- Description of the task -
Return the material below exactly, but only from the line with "Image width covers" through the line with "HFOV = 47.0 degrees.", and without its pictures.

━━ Provided data ━━

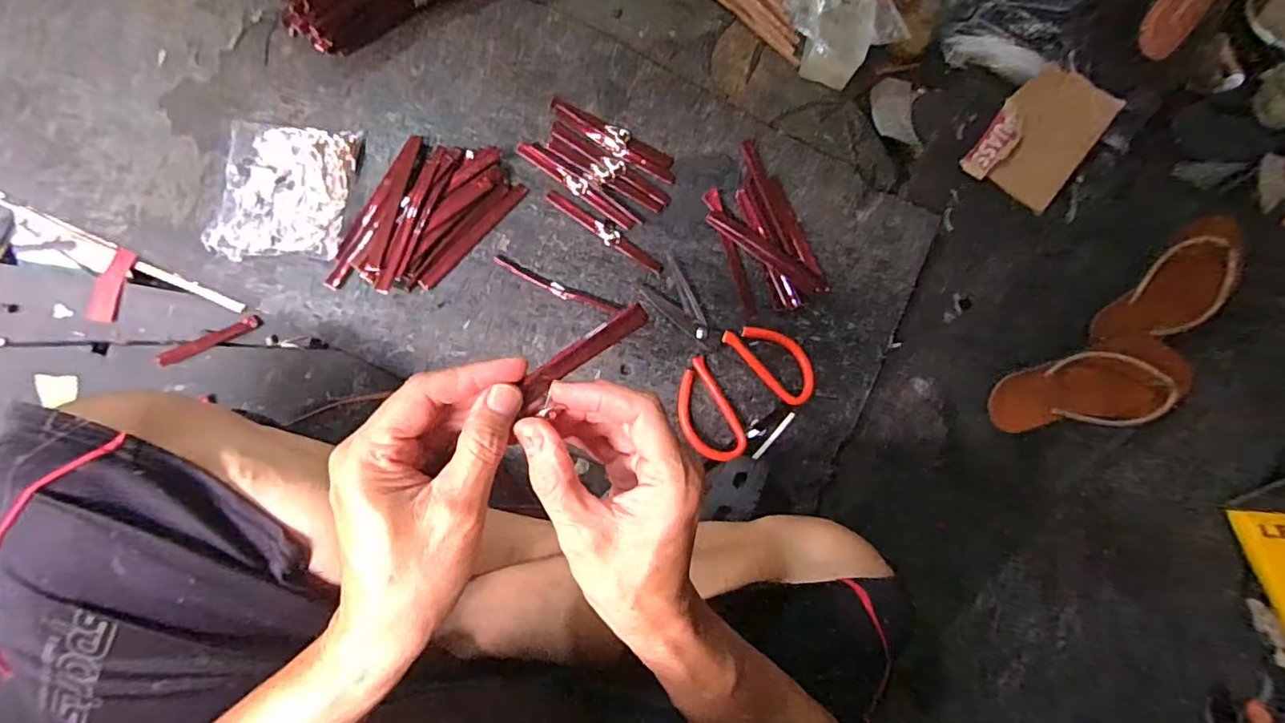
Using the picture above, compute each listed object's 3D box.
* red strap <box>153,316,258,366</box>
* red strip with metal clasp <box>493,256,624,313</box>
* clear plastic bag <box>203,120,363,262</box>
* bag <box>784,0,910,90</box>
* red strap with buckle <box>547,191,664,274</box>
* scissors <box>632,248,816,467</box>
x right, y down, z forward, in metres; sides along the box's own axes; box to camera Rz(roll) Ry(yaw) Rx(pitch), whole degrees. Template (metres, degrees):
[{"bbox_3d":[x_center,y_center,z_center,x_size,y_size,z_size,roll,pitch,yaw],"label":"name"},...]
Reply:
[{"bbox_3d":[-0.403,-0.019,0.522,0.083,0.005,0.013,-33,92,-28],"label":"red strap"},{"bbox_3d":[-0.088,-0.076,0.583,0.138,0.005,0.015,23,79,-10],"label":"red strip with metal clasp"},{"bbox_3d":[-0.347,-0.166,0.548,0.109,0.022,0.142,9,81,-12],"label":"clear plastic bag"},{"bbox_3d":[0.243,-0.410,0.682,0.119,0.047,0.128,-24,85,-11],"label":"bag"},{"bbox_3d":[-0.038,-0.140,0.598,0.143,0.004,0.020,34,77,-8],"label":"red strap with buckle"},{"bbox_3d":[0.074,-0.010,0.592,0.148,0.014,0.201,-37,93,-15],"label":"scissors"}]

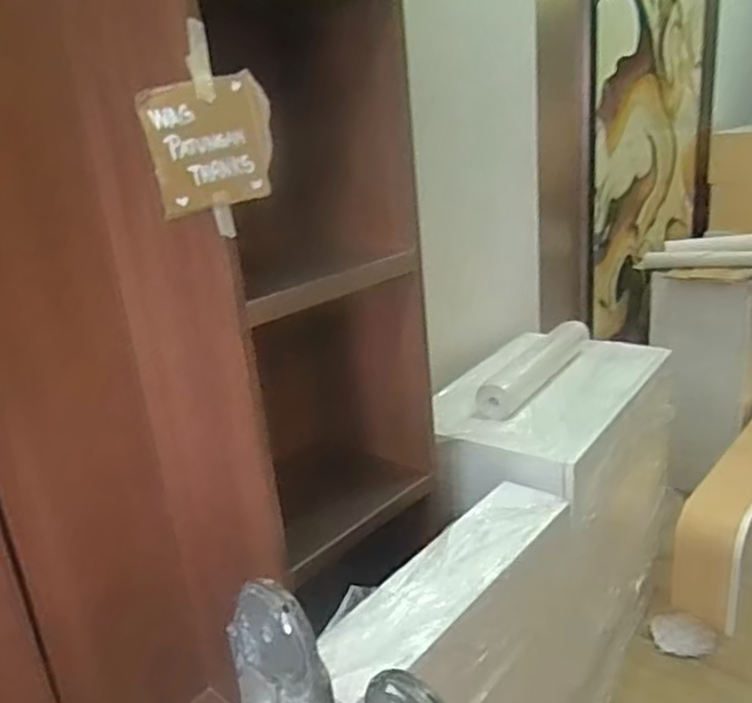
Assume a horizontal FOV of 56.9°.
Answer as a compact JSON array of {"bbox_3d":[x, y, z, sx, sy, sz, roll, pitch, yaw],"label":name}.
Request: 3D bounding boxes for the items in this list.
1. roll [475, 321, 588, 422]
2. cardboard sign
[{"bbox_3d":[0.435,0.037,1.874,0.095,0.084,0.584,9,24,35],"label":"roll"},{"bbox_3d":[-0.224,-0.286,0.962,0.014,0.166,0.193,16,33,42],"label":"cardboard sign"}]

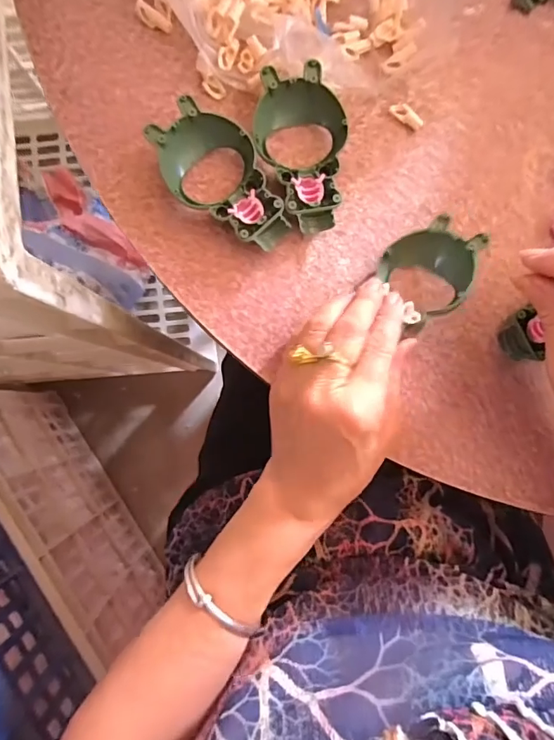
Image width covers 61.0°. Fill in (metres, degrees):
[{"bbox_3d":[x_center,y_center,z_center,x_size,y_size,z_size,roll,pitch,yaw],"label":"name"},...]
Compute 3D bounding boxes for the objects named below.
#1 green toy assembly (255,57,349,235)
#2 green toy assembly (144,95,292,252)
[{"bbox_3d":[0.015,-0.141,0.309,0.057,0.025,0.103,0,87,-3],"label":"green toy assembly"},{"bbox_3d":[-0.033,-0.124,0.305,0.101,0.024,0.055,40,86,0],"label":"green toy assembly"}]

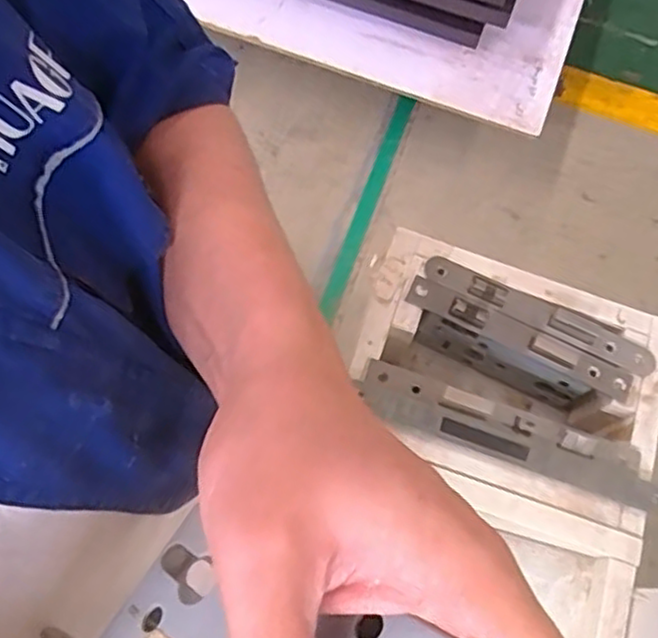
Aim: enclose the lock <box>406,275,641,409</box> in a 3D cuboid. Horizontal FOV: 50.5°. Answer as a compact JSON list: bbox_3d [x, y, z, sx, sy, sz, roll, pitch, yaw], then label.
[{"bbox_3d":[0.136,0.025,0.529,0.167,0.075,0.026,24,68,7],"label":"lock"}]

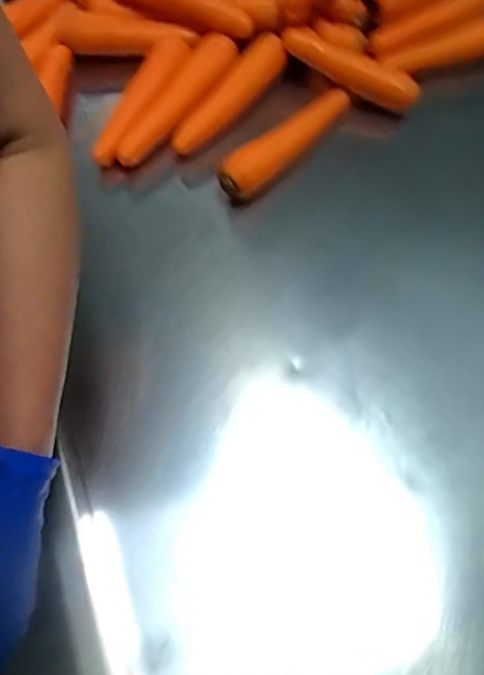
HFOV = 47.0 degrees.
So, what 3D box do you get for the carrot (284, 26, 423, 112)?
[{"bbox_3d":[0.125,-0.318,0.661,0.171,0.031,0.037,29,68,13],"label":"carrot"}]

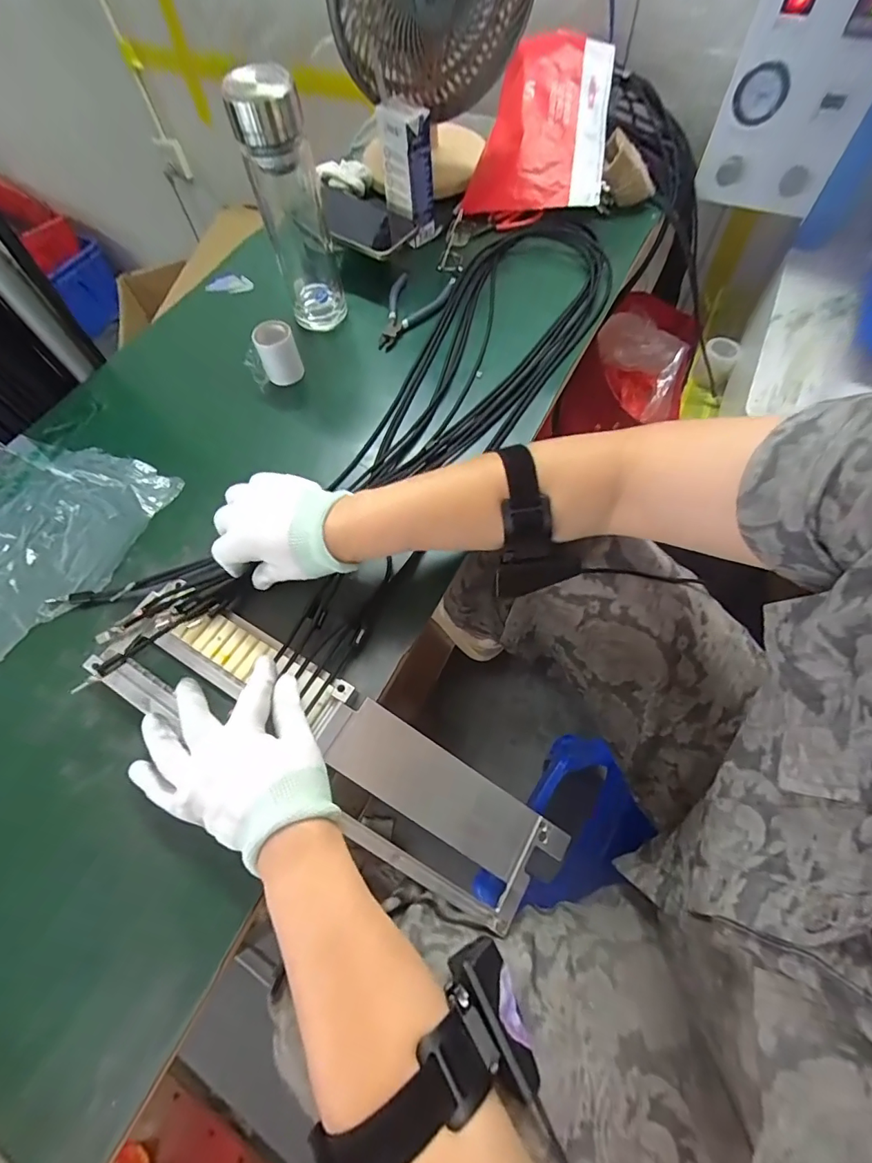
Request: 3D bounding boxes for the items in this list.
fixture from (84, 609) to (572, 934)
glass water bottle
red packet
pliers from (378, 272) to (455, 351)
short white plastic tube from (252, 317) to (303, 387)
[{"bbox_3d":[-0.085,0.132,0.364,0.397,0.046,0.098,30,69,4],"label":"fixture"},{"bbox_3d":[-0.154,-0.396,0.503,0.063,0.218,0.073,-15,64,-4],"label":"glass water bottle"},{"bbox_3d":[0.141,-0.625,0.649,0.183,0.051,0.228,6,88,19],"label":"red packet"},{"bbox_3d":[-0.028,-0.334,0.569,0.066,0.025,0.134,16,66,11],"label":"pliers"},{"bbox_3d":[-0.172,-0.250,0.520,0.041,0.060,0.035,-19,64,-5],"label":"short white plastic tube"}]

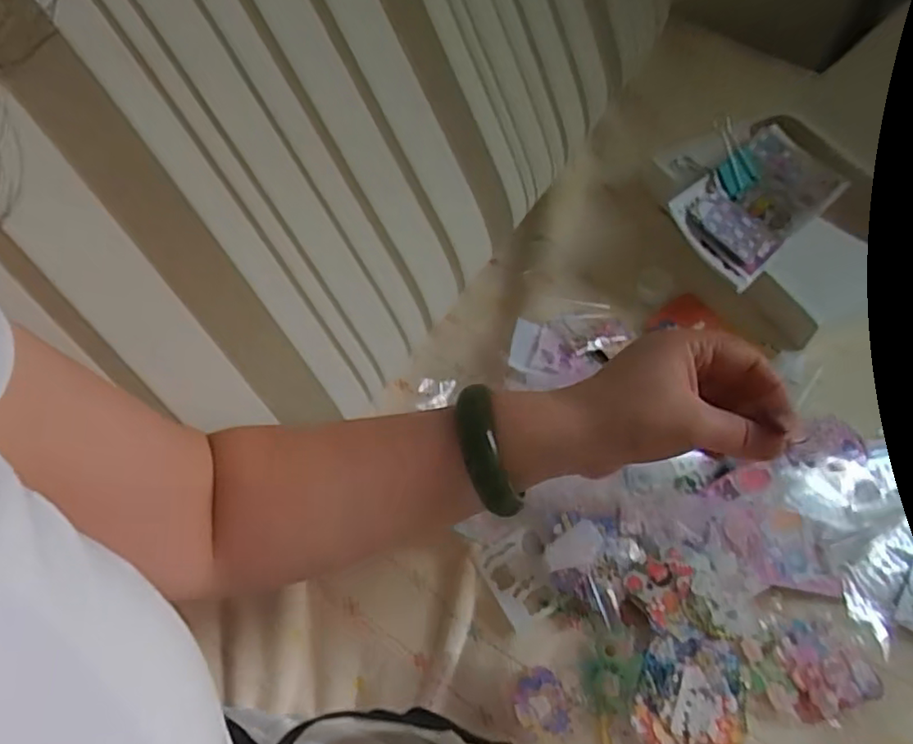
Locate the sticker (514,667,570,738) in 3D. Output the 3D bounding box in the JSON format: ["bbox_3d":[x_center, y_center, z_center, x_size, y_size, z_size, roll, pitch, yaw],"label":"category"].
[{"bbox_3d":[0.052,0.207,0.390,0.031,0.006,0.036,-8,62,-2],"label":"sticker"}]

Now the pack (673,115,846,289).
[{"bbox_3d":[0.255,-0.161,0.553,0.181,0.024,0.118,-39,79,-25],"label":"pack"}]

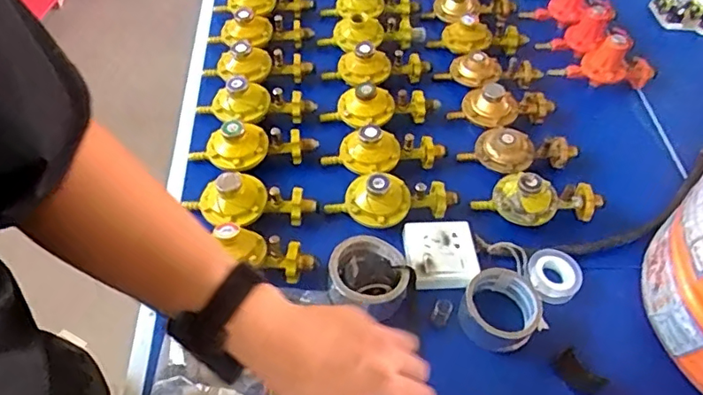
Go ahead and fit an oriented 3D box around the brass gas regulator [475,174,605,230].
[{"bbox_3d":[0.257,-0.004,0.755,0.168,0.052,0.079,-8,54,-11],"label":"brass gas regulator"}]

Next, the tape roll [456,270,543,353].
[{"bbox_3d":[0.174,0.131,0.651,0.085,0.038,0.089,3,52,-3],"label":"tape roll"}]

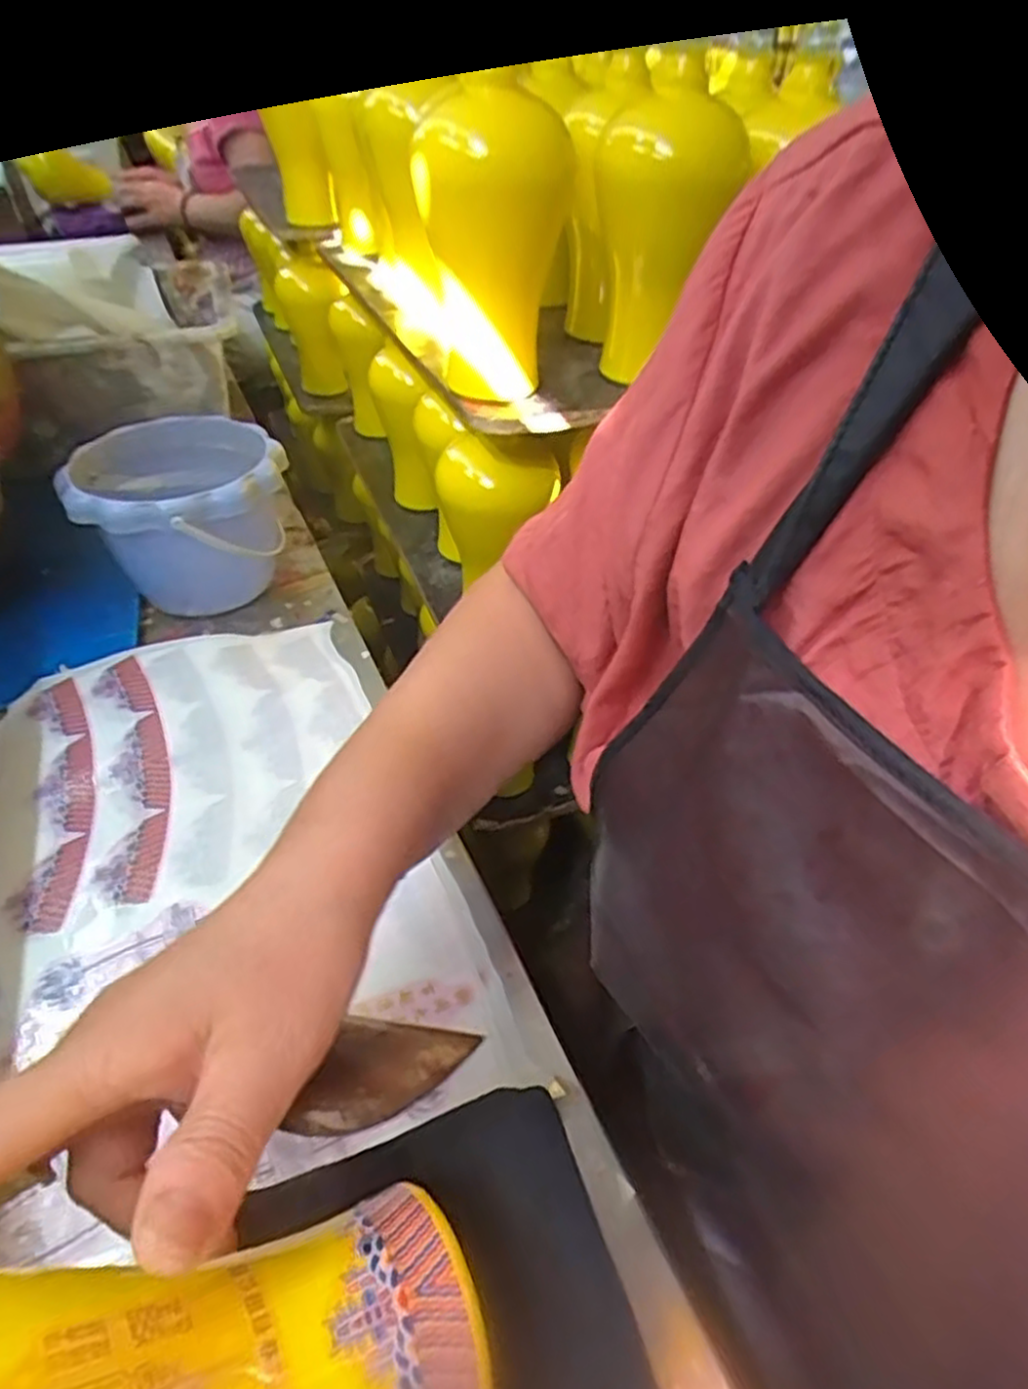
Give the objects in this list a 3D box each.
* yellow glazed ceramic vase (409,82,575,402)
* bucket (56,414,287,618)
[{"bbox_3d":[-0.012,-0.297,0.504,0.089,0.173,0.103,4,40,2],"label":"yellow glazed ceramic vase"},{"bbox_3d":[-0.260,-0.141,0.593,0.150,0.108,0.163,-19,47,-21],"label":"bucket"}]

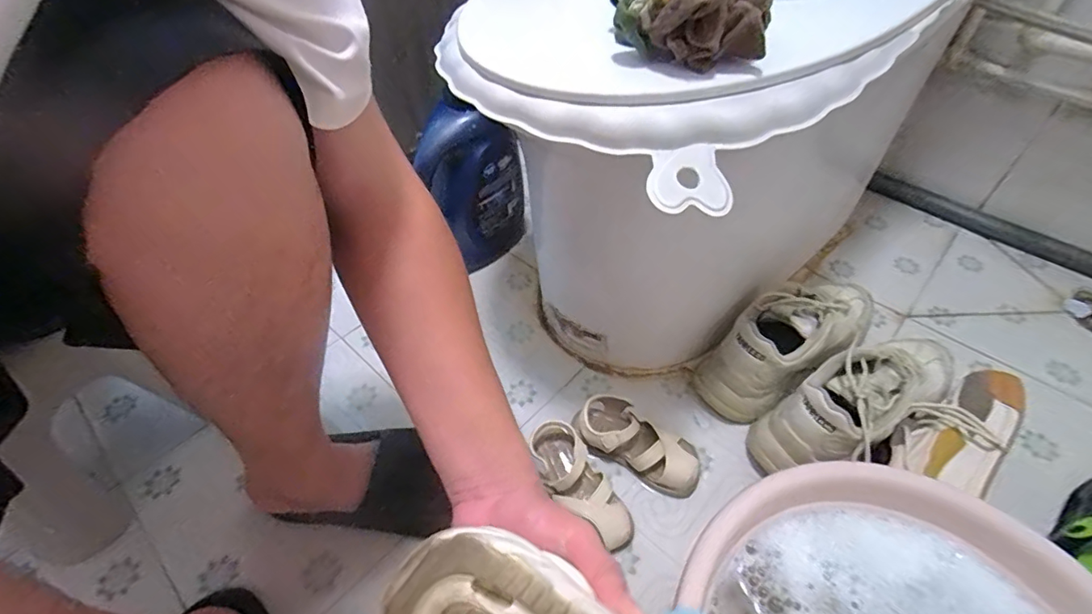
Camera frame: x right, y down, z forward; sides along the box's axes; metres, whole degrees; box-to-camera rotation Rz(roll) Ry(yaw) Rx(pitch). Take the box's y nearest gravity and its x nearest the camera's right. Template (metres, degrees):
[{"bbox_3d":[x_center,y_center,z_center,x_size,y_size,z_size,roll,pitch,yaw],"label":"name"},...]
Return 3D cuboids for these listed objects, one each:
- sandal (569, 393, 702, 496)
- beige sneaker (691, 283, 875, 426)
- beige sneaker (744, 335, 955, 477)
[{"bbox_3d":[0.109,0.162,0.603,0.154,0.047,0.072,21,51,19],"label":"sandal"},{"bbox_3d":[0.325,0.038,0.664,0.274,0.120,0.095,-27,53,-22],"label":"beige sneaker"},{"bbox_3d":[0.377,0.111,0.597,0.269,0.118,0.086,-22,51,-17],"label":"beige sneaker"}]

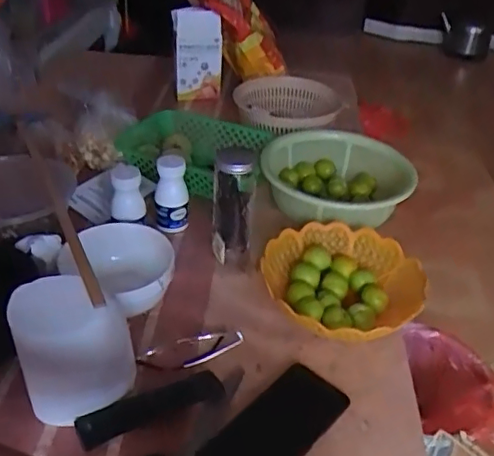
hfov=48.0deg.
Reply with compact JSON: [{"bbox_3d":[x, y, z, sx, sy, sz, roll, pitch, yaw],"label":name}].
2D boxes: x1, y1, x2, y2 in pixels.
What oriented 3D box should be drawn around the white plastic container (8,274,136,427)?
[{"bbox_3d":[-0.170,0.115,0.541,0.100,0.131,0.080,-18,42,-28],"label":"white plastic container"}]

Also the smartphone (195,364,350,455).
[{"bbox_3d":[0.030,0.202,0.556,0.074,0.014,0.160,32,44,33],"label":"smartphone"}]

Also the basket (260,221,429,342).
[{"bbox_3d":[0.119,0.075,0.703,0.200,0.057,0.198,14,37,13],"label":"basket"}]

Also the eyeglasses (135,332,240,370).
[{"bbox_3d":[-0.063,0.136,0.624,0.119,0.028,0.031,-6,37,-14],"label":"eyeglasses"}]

━━━

- Exercise solution -
Image width covers 61.0°. Fill in (metres, degrees):
[{"bbox_3d":[x_center,y_center,z_center,x_size,y_size,z_size,roll,pitch,yaw],"label":"name"},...]
Compute 3D bounding boxes for the objects named below.
#1 green toy assembly (255,57,349,235)
#2 green toy assembly (144,95,292,252)
[{"bbox_3d":[0.015,-0.141,0.309,0.057,0.025,0.103,0,87,-3],"label":"green toy assembly"},{"bbox_3d":[-0.033,-0.124,0.305,0.101,0.024,0.055,40,86,0],"label":"green toy assembly"}]

Aim: enclose the lock <box>406,275,641,409</box> in a 3D cuboid. Horizontal FOV: 50.5°. Answer as a compact JSON list: bbox_3d [x, y, z, sx, sy, sz, roll, pitch, yaw], then label.
[{"bbox_3d":[0.136,0.025,0.529,0.167,0.075,0.026,24,68,7],"label":"lock"}]

HFOV = 47.0 degrees.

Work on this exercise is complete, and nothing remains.